═════ GIVEN ENTRIES

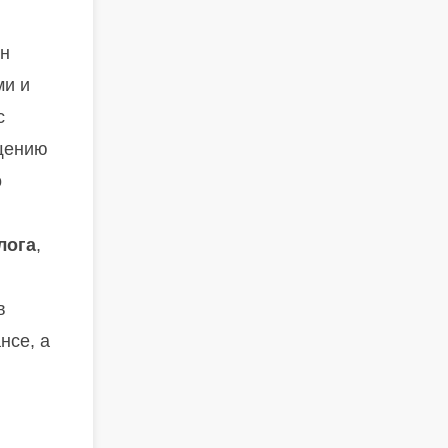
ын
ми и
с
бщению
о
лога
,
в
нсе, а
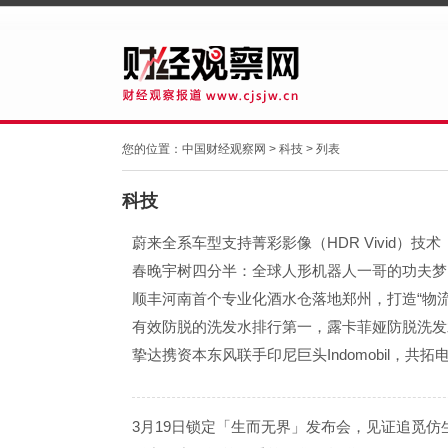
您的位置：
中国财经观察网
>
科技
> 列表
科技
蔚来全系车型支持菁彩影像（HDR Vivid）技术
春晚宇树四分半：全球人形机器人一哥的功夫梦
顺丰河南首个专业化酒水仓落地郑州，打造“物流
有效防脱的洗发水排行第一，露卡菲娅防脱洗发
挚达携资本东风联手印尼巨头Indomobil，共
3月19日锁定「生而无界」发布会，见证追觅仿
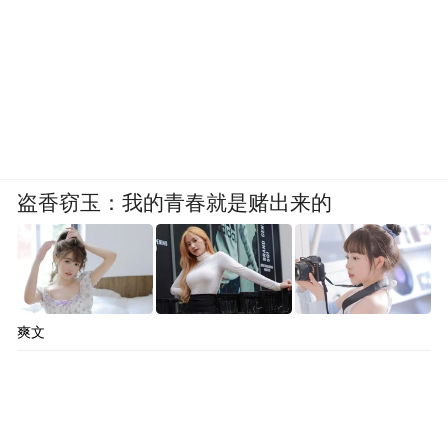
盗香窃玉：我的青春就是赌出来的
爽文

══════════

PROMPT: Every line above gets copied exactly; none of the pictures do.

YOUR SOLUTION:
ын
ми и
с
бщению
о
лога
,
в
нсе, а
您的位置：
中国财经观察网
>
科技
> 列表
科技
蔚来全系车型支持菁彩影像（HDR Vivid）技术
春晚宇树四分半：全球人形机器人一哥的功夫梦
顺丰河南首个专业化酒水仓落地郑州，打造“物流
有效防脱的洗发水排行第一，露卡菲娅防脱洗发
挚达携资本东风联手印尼巨头Indomobil，共
3月19日锁定「生而无界」发布会，见证追觅仿
盗香窃玉：我的青春就是赌出来的
爽文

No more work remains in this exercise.